Start of Material provided

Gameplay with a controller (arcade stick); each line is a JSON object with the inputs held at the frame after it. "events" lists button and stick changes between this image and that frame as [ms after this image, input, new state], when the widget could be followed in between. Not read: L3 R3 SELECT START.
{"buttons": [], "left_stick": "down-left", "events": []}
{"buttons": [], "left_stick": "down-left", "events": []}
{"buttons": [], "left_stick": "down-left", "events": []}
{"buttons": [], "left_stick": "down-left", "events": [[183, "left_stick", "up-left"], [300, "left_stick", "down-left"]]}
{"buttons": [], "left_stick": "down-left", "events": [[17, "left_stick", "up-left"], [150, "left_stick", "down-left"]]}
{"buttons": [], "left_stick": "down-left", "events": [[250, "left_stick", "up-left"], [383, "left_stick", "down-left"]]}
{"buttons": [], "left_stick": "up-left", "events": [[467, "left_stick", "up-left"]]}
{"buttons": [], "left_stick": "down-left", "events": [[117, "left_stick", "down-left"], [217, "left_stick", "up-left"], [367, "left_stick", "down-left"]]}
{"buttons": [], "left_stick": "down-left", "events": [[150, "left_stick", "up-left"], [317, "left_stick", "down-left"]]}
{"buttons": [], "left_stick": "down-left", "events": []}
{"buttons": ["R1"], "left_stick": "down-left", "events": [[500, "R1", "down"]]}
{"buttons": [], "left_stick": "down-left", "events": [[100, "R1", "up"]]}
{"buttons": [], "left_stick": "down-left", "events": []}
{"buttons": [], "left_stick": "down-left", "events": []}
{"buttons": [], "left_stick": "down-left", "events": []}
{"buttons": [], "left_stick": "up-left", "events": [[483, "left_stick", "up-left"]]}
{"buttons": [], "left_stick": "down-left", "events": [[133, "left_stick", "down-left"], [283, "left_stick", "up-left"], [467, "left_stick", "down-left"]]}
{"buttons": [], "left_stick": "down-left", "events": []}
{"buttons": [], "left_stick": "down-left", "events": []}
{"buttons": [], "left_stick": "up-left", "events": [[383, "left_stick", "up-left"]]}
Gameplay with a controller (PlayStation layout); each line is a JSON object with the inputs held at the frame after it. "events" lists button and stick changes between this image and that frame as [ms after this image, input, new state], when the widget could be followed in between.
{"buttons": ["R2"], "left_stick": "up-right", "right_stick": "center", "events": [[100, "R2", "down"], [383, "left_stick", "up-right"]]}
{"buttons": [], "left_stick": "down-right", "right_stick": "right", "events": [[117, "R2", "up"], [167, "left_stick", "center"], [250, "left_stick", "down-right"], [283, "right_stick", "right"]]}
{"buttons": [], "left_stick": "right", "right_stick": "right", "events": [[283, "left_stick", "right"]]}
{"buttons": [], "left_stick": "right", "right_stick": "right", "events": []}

End of Material provided

| Task requirements |
Beginning with the first line, transcribe the complete listing exactly.

| Output for this exercise |
Gameplay with a controller (arcade stick); each line is a JSON object with the inputs held at the frame after it. "events" lists button and stick changes between this image and that frame as [ms after this image, input, new state], when the widget could be followed in between. Not read: L3 R3 SELECT START.
{"buttons": [], "left_stick": "down-left", "events": []}
{"buttons": [], "left_stick": "down-left", "events": []}
{"buttons": [], "left_stick": "down-left", "events": []}
{"buttons": [], "left_stick": "down-left", "events": [[183, "left_stick", "up-left"], [300, "left_stick", "down-left"]]}
{"buttons": [], "left_stick": "down-left", "events": [[17, "left_stick", "up-left"], [150, "left_stick", "down-left"]]}
{"buttons": [], "left_stick": "down-left", "events": [[250, "left_stick", "up-left"], [383, "left_stick", "down-left"]]}
{"buttons": [], "left_stick": "up-left", "events": [[467, "left_stick", "up-left"]]}
{"buttons": [], "left_stick": "down-left", "events": [[117, "left_stick", "down-left"], [217, "left_stick", "up-left"], [367, "left_stick", "down-left"]]}
{"buttons": [], "left_stick": "down-left", "events": [[150, "left_stick", "up-left"], [317, "left_stick", "down-left"]]}
{"buttons": [], "left_stick": "down-left", "events": []}
{"buttons": ["R1"], "left_stick": "down-left", "events": [[500, "R1", "down"]]}
{"buttons": [], "left_stick": "down-left", "events": [[100, "R1", "up"]]}
{"buttons": [], "left_stick": "down-left", "events": []}
{"buttons": [], "left_stick": "down-left", "events": []}
{"buttons": [], "left_stick": "down-left", "events": []}
{"buttons": [], "left_stick": "up-left", "events": [[483, "left_stick", "up-left"]]}
{"buttons": [], "left_stick": "down-left", "events": [[133, "left_stick", "down-left"], [283, "left_stick", "up-left"], [467, "left_stick", "down-left"]]}
{"buttons": [], "left_stick": "down-left", "events": []}
{"buttons": [], "left_stick": "down-left", "events": []}
{"buttons": [], "left_stick": "up-left", "events": [[383, "left_stick", "up-left"]]}
Gameplay with a controller (PlayStation layout); each line is a JSON object with the inputs held at the frame after it. "events" lists button and stick changes between this image and that frame as [ms after this image, input, new state], when the widget could be followed in between.
{"buttons": ["R2"], "left_stick": "up-right", "right_stick": "center", "events": [[100, "R2", "down"], [383, "left_stick", "up-right"]]}
{"buttons": [], "left_stick": "down-right", "right_stick": "right", "events": [[117, "R2", "up"], [167, "left_stick", "center"], [250, "left_stick", "down-right"], [283, "right_stick", "right"]]}
{"buttons": [], "left_stick": "right", "right_stick": "right", "events": [[283, "left_stick", "right"]]}
{"buttons": [], "left_stick": "right", "right_stick": "right", "events": []}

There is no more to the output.